Overview
A lightweight decision log SOP for solo builders, covering stages, roles, notes, review rhythm, and workspace ownership. It turns the decision log workflow into a repeatable operating habit without forcing solo builders into a heavyweight process.
Page-specific fit
Why this resource exists
SOP audience: solo founders, indie builders, creators, students, and self-directed operators.
Workflow object: decision memory.
Operating cadence: daily focus review plus a simple Sunday reset.
Trust signal: daily focus clarity, unfinished work, missed follow-up, experiment learning, and weekly reset quality.
Purpose of the SOP
This SOP exists to make decision log work repeatable for solo builders. The goal is not to document everything. The goal is to reduce the specific failure mode where decisions are made repeatedly because teams cannot find the rationale, owner, or date of the original choice.
The SOP should help a teammate understand what stage the work is in, who owns the next move, which note explains the context, and when the next review happens.
Roles and ownership
The workspace needs to stay small enough to use every day while still connecting notes, boards, calendar commitments, and AI assistance. That means every SOP needs clear role boundaries without creating a governance layer nobody wants to maintain.
Use one accountable owner for each active item. Collaborators can contribute, but the workflow should never depend on a vague group owner.
- Workflow owner: maintains stages and review rhythm.
- Card owner: owns the next action and status accuracy.
- Reviewer: approves or requests changes by a visible date.

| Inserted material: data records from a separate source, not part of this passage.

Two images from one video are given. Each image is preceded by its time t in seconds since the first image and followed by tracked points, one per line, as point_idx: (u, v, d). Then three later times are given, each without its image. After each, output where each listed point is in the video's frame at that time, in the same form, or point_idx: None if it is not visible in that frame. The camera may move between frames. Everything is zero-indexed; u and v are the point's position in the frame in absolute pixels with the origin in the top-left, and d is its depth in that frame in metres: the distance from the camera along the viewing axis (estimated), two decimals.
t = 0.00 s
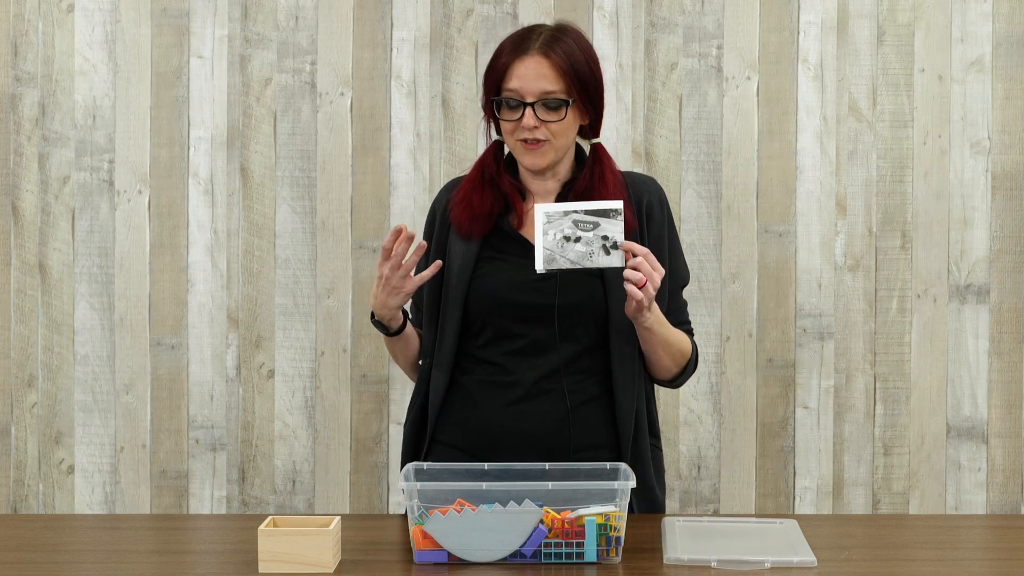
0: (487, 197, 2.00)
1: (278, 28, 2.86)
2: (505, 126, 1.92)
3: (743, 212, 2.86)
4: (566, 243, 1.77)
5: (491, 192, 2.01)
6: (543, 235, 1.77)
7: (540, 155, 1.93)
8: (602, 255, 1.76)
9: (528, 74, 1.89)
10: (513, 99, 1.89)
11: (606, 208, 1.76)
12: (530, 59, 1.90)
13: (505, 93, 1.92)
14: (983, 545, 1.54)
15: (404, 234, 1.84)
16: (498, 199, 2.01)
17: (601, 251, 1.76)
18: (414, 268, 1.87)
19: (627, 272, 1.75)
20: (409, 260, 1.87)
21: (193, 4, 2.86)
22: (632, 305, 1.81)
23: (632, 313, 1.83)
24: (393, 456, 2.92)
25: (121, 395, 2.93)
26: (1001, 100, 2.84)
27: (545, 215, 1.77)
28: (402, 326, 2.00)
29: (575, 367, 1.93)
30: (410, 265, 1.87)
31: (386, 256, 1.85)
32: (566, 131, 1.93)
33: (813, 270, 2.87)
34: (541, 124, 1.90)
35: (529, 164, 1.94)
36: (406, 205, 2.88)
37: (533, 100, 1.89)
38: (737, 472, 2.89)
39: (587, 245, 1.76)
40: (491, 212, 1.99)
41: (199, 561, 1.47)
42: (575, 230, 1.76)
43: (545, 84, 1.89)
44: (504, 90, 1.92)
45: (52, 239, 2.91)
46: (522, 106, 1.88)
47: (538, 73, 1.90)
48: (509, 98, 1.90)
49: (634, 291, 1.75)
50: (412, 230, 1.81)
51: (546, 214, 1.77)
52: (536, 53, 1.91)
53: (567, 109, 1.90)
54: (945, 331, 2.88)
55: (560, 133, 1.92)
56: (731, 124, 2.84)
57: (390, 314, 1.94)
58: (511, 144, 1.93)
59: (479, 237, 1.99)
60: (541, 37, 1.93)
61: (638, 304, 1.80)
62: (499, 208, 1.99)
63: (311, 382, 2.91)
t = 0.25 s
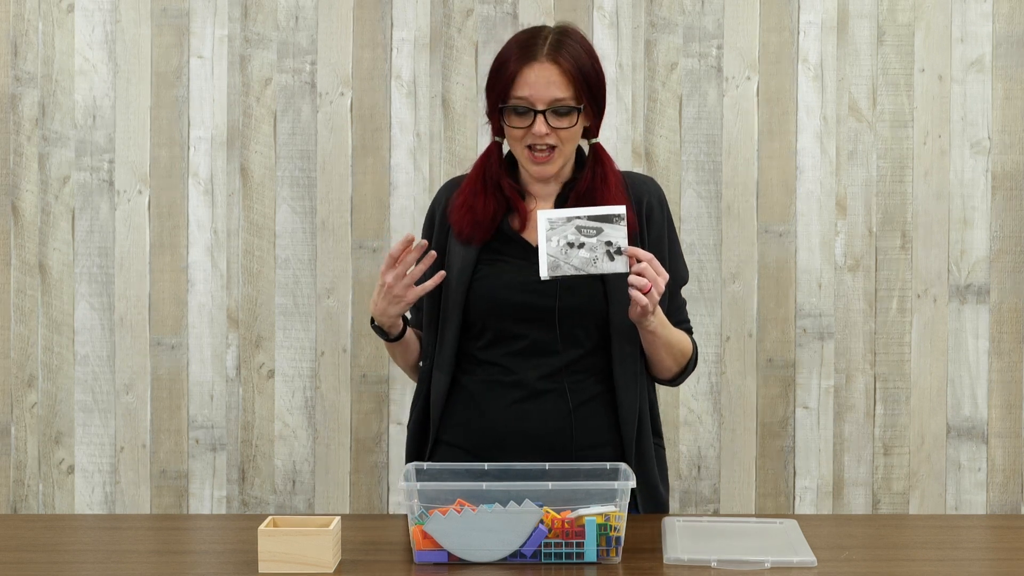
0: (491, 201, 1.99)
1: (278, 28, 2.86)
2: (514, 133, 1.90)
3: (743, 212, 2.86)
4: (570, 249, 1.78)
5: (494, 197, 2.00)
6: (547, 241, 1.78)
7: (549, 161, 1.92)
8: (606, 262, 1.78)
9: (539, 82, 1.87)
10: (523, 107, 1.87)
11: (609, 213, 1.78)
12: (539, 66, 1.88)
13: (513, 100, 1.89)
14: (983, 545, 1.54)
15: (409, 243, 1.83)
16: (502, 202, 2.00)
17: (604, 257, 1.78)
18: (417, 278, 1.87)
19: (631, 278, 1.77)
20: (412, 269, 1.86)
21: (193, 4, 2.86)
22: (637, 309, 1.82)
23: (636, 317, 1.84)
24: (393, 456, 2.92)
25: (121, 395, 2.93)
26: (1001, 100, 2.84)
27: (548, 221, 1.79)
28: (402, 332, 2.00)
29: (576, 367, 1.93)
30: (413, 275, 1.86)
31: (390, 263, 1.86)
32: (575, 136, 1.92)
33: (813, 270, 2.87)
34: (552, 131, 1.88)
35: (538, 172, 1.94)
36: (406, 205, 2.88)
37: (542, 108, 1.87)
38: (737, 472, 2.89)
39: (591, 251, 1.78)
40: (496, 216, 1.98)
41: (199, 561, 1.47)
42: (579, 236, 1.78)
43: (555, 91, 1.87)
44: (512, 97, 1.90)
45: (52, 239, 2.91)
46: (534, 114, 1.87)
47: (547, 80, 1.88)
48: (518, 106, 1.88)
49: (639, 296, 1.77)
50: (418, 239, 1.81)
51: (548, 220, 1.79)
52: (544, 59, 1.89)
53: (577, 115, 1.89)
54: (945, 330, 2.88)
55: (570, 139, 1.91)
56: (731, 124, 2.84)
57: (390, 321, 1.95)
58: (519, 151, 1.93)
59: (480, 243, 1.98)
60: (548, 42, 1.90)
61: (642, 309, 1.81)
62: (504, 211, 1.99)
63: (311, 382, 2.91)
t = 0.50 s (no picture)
0: (496, 203, 1.99)
1: (278, 28, 2.86)
2: (518, 136, 1.90)
3: (743, 212, 2.86)
4: (578, 255, 1.77)
5: (499, 199, 2.00)
6: (555, 247, 1.78)
7: (555, 164, 1.92)
8: (614, 267, 1.77)
9: (544, 86, 1.87)
10: (529, 111, 1.86)
11: (617, 220, 1.77)
12: (544, 70, 1.87)
13: (519, 104, 1.89)
14: (983, 545, 1.54)
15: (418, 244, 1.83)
16: (506, 203, 2.00)
17: (613, 263, 1.77)
18: (425, 280, 1.86)
19: (640, 285, 1.78)
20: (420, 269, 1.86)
21: (193, 4, 2.86)
22: (644, 316, 1.83)
23: (642, 323, 1.85)
24: (393, 456, 2.92)
25: (121, 395, 2.93)
26: (1001, 100, 2.84)
27: (556, 227, 1.78)
28: (405, 330, 2.01)
29: (579, 367, 1.93)
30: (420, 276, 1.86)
31: (400, 264, 1.85)
32: (580, 139, 1.92)
33: (813, 270, 2.87)
34: (558, 135, 1.88)
35: (543, 172, 1.94)
36: (406, 205, 2.88)
37: (549, 112, 1.87)
38: (737, 472, 2.90)
39: (599, 256, 1.77)
40: (501, 218, 1.98)
41: (199, 561, 1.47)
42: (586, 241, 1.77)
43: (561, 95, 1.87)
44: (517, 101, 1.89)
45: (52, 239, 2.91)
46: (540, 118, 1.87)
47: (553, 84, 1.87)
48: (524, 111, 1.88)
49: (647, 304, 1.79)
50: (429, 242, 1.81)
51: (557, 226, 1.78)
52: (549, 63, 1.88)
53: (583, 119, 1.89)
54: (945, 330, 2.88)
55: (575, 142, 1.91)
56: (731, 124, 2.84)
57: (394, 321, 1.95)
58: (524, 154, 1.93)
59: (484, 244, 1.98)
60: (552, 44, 1.90)
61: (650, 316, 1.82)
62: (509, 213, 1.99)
63: (311, 382, 2.91)
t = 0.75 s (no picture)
0: (501, 203, 1.99)
1: (278, 28, 2.86)
2: (522, 136, 1.90)
3: (743, 212, 2.86)
4: (583, 260, 1.78)
5: (504, 198, 1.99)
6: (560, 251, 1.79)
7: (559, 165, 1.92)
8: (620, 271, 1.78)
9: (548, 87, 1.87)
10: (532, 112, 1.87)
11: (621, 223, 1.78)
12: (549, 71, 1.87)
13: (523, 105, 1.89)
14: (984, 545, 1.54)
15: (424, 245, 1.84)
16: (512, 203, 1.99)
17: (619, 267, 1.78)
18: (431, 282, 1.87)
19: (645, 289, 1.78)
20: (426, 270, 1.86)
21: (193, 4, 2.86)
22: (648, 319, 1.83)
23: (648, 326, 1.85)
24: (393, 456, 2.92)
25: (121, 395, 2.93)
26: (1001, 100, 2.84)
27: (560, 231, 1.79)
28: (410, 331, 2.00)
29: (582, 368, 1.93)
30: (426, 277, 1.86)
31: (406, 264, 1.86)
32: (584, 140, 1.92)
33: (813, 270, 2.87)
34: (562, 136, 1.88)
35: (547, 174, 1.94)
36: (406, 205, 2.88)
37: (552, 113, 1.87)
38: (737, 472, 2.89)
39: (604, 261, 1.78)
40: (507, 218, 1.97)
41: (199, 560, 1.47)
42: (592, 246, 1.78)
43: (565, 96, 1.87)
44: (521, 102, 1.89)
45: (52, 239, 2.91)
46: (543, 119, 1.87)
47: (557, 85, 1.87)
48: (528, 111, 1.88)
49: (652, 308, 1.80)
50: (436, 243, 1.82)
51: (561, 230, 1.79)
52: (554, 64, 1.88)
53: (587, 120, 1.89)
54: (945, 330, 2.88)
55: (578, 142, 1.91)
56: (731, 124, 2.84)
57: (399, 321, 1.96)
58: (527, 154, 1.93)
59: (490, 244, 1.98)
60: (557, 45, 1.90)
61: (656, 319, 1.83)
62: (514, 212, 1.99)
63: (311, 382, 2.91)
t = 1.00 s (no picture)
0: (500, 200, 1.98)
1: (278, 28, 2.86)
2: (517, 134, 1.90)
3: (743, 212, 2.86)
4: (580, 263, 1.77)
5: (502, 196, 1.99)
6: (557, 255, 1.78)
7: (549, 168, 1.93)
8: (617, 274, 1.78)
9: (546, 88, 1.86)
10: (528, 111, 1.86)
11: (619, 226, 1.78)
12: (550, 72, 1.87)
13: (520, 103, 1.89)
14: (984, 545, 1.54)
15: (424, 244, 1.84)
16: (509, 201, 1.99)
17: (616, 270, 1.78)
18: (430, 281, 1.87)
19: (642, 292, 1.78)
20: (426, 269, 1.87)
21: (193, 4, 2.86)
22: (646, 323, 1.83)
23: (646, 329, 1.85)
24: (393, 456, 2.92)
25: (121, 395, 2.93)
26: (1001, 100, 2.84)
27: (558, 235, 1.78)
28: (409, 331, 2.01)
29: (582, 369, 1.93)
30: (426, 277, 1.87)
31: (404, 264, 1.86)
32: (576, 145, 1.92)
33: (813, 270, 2.87)
34: (553, 138, 1.88)
35: (539, 176, 1.94)
36: (406, 205, 2.88)
37: (547, 115, 1.87)
38: (737, 472, 2.89)
39: (602, 263, 1.78)
40: (504, 215, 1.97)
41: (199, 560, 1.47)
42: (590, 249, 1.78)
43: (562, 99, 1.86)
44: (519, 100, 1.89)
45: (52, 239, 2.91)
46: (538, 119, 1.87)
47: (556, 87, 1.86)
48: (523, 109, 1.88)
49: (649, 311, 1.79)
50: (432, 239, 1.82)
51: (559, 234, 1.78)
52: (556, 66, 1.87)
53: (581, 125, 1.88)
54: (945, 330, 2.88)
55: (572, 146, 1.91)
56: (731, 124, 2.84)
57: (399, 321, 1.95)
58: (522, 153, 1.93)
59: (489, 239, 1.98)
60: (563, 47, 1.89)
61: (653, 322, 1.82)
62: (511, 211, 1.98)
63: (311, 382, 2.91)
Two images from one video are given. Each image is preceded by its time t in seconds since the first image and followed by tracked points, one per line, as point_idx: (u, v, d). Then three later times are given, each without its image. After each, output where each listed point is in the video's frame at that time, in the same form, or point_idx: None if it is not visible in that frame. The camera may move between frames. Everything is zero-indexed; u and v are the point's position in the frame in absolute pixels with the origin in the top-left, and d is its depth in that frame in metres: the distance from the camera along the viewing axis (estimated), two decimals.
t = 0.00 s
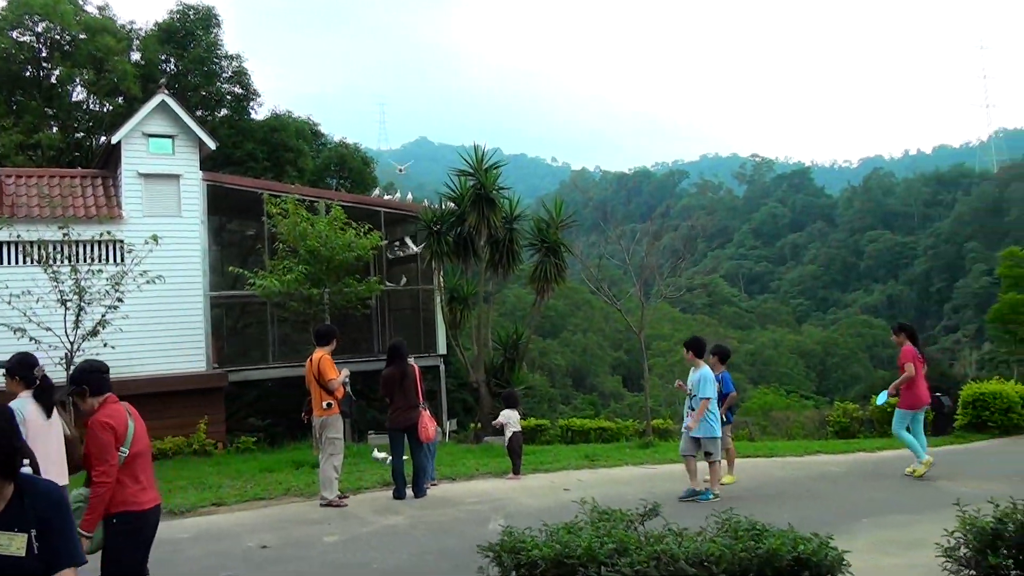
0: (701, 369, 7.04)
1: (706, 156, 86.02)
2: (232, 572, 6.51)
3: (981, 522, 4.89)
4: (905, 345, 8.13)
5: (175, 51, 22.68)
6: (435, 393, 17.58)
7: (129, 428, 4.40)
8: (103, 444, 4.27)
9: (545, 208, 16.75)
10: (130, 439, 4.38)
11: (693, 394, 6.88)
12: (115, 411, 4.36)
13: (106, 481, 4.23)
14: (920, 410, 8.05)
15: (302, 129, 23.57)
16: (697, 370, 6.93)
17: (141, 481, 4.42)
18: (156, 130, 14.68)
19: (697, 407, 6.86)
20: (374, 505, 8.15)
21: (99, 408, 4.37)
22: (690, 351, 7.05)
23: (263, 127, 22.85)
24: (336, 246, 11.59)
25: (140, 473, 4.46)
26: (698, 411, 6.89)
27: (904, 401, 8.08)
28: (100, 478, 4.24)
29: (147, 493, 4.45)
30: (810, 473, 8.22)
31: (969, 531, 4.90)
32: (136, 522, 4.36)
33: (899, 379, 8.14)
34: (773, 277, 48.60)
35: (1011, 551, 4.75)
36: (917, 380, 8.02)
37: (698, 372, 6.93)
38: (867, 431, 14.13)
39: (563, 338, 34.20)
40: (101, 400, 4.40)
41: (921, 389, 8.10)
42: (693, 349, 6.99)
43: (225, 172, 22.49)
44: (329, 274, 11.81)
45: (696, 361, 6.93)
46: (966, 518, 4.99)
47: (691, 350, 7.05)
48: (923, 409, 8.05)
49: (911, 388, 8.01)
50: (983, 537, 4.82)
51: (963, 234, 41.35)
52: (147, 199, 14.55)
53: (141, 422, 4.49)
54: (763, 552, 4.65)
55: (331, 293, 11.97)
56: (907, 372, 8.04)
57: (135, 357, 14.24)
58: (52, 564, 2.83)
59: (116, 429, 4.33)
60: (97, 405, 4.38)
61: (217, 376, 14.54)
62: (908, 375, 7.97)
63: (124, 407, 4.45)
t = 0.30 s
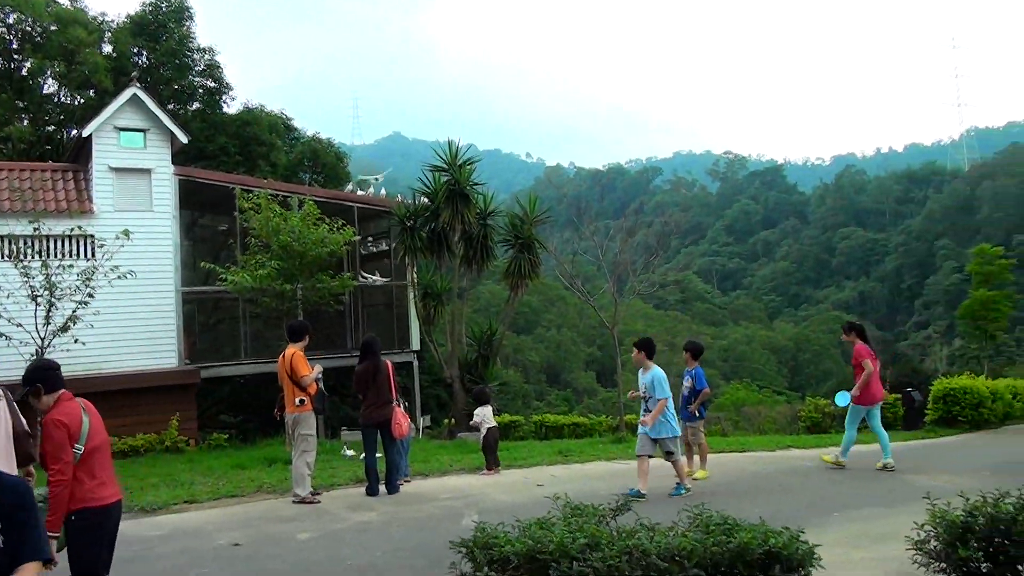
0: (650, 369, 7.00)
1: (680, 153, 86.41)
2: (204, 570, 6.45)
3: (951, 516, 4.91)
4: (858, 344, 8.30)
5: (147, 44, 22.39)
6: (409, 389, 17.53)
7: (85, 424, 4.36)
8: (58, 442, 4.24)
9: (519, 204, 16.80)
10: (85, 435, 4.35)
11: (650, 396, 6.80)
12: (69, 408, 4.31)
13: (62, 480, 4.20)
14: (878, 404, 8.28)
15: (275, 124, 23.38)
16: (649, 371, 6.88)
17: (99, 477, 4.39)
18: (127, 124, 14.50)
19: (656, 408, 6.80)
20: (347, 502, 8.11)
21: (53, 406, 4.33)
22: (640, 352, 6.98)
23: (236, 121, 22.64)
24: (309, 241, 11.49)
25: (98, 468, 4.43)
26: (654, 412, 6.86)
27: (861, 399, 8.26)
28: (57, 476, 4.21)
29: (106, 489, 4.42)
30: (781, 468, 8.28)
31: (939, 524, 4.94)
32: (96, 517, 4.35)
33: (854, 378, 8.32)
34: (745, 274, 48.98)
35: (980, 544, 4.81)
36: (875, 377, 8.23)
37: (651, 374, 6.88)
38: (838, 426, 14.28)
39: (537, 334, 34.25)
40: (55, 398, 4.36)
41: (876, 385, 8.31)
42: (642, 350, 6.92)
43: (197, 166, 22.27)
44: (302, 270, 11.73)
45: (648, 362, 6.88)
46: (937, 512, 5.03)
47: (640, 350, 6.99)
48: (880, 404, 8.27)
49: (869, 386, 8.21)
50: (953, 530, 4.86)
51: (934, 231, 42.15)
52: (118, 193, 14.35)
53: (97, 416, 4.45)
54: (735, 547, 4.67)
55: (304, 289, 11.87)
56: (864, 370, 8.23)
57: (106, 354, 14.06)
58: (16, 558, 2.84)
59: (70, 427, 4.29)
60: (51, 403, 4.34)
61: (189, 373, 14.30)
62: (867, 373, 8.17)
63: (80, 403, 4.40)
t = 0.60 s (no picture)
0: (589, 367, 7.14)
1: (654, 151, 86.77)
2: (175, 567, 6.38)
3: (920, 509, 4.89)
4: (801, 340, 8.31)
5: (118, 36, 22.07)
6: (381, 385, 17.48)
7: (41, 422, 4.35)
8: (17, 437, 4.19)
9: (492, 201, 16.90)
10: (41, 433, 4.35)
11: (599, 393, 7.01)
12: (28, 404, 4.28)
13: (23, 475, 4.18)
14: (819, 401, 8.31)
15: (247, 118, 23.18)
16: (592, 369, 7.04)
17: (52, 476, 4.42)
18: (96, 117, 14.28)
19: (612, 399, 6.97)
20: (318, 498, 8.07)
21: (10, 402, 4.27)
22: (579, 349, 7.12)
23: (207, 115, 22.42)
24: (281, 235, 11.41)
25: (49, 468, 4.45)
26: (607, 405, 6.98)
27: (802, 396, 8.27)
28: (17, 472, 4.18)
29: (57, 489, 4.44)
30: (752, 463, 8.34)
31: (909, 518, 4.91)
32: (48, 517, 4.38)
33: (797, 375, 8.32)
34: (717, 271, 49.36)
35: (948, 539, 4.79)
36: (817, 374, 8.26)
37: (595, 368, 7.01)
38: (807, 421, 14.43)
39: (510, 330, 34.31)
40: (11, 393, 4.30)
41: (818, 382, 8.31)
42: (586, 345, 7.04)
43: (168, 160, 22.00)
44: (274, 266, 11.65)
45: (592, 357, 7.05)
46: (906, 506, 5.01)
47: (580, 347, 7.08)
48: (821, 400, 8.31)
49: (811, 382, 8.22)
50: (922, 524, 4.83)
51: (903, 229, 44.37)
52: (87, 188, 14.15)
53: (52, 416, 4.46)
54: (705, 541, 4.65)
55: (276, 285, 11.80)
56: (806, 367, 8.23)
57: (75, 349, 13.85)
58: None
59: (30, 423, 4.26)
60: (7, 399, 4.28)
61: (160, 368, 14.24)
62: (808, 370, 8.18)
63: (35, 400, 4.38)
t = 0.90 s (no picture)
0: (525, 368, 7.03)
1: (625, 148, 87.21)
2: (142, 565, 6.31)
3: (886, 503, 4.90)
4: (750, 336, 8.36)
5: (86, 27, 21.65)
6: (351, 380, 17.47)
7: None
8: None
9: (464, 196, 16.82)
10: None
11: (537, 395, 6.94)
12: None
13: None
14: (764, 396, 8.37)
15: (216, 111, 23.02)
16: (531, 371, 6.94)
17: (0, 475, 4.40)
18: (64, 109, 14.06)
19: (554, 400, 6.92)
20: (287, 494, 8.01)
21: None
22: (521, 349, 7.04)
23: (177, 108, 22.20)
24: (250, 231, 11.23)
25: None
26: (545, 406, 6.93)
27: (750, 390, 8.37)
28: None
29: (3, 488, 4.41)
30: (720, 457, 8.39)
31: (875, 512, 4.91)
32: None
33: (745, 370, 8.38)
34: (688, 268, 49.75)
35: (913, 531, 4.82)
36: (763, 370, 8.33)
37: (534, 370, 6.92)
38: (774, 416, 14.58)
39: (481, 326, 34.39)
40: None
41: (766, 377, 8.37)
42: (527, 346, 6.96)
43: (136, 153, 21.74)
44: (243, 260, 11.53)
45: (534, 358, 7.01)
46: (872, 500, 5.02)
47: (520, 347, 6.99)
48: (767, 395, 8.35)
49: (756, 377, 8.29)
50: (887, 517, 4.84)
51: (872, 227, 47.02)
52: (54, 180, 13.93)
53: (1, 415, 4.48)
54: (672, 536, 4.66)
55: (244, 279, 11.69)
56: (753, 362, 8.30)
57: (42, 345, 13.65)
58: None
59: None
60: None
61: (127, 363, 14.04)
62: (754, 366, 8.25)
63: None
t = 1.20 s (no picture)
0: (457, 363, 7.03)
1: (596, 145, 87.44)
2: (109, 565, 6.22)
3: (849, 496, 4.90)
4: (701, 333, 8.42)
5: (52, 18, 21.31)
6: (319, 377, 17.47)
7: None
8: None
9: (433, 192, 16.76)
10: None
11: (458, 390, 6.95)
12: None
13: None
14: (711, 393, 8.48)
15: (183, 104, 22.82)
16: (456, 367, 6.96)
17: None
18: (30, 102, 13.86)
19: (460, 399, 6.89)
20: (255, 493, 7.94)
21: None
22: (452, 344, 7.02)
23: (144, 101, 21.94)
24: (216, 226, 11.13)
25: None
26: (459, 404, 6.93)
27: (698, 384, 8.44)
28: None
29: None
30: (686, 453, 8.42)
31: (838, 505, 4.90)
32: None
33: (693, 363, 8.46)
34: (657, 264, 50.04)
35: (879, 524, 4.78)
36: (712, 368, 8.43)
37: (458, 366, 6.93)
38: (742, 412, 14.66)
39: (450, 322, 34.34)
40: None
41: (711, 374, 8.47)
42: (455, 341, 6.91)
43: (102, 146, 21.43)
44: (210, 256, 11.40)
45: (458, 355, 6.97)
46: (836, 494, 5.01)
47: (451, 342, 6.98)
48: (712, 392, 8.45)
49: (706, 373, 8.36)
50: (851, 510, 4.82)
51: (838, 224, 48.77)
52: (19, 174, 13.70)
53: None
54: (637, 532, 4.53)
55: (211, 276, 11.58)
56: (702, 358, 8.37)
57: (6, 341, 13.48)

- Context owner: keeps notes, decisions, and references current.
Procedure
Start with Proposed, Discussing, Decided, Revisit, Archived. These stages are enough to describe the work without turning the board into an admin project.
The SOP should state what must be true before work enters each stage and what must be true before it leaves. If the rule cannot be explained in one sentence, simplify it.
- Proposed: define the owner, input, output, and review signal for this stage.
- Discussing: define the owner, input, output, and review signal for this stage.
- Decided: define the owner, input, output, and review signal for this stage.
- Revisit: define the owner, input, output, and review signal for this stage.
- Archived: define the owner, input, output, and review signal for this stage.
Workspace setup
In Kanvly, the board handles movement and the note layer handles durable context. Decision owner, options considered, rationale, affected work, date, and revisit trigger should be preserved.
For solo builders, this is especially useful because ideas, experiments, study notes, admin work, launches, and personal commitments all compete for energy. The SOP should tell people where to update status, where to write context, and where to review blockers.
Review and improvement
Review the SOP during daily focus review plus a simple Sunday reset. Use the review to inspect stale work, owner gaps, blocked items, and repeated exceptions.
Measure daily focus clarity, unfinished work, missed follow-up, experiment learning, and weekly reset quality. If the SOP reduces those issues, keep it. If it creates extra admin without better decisions, shorten it.
- Name the workflow owner.
- Define stage entry and exit rules.
- Clarify one owner per active item.
- Link the notes that explain decisions.
- Set a review cadence and improvement rule.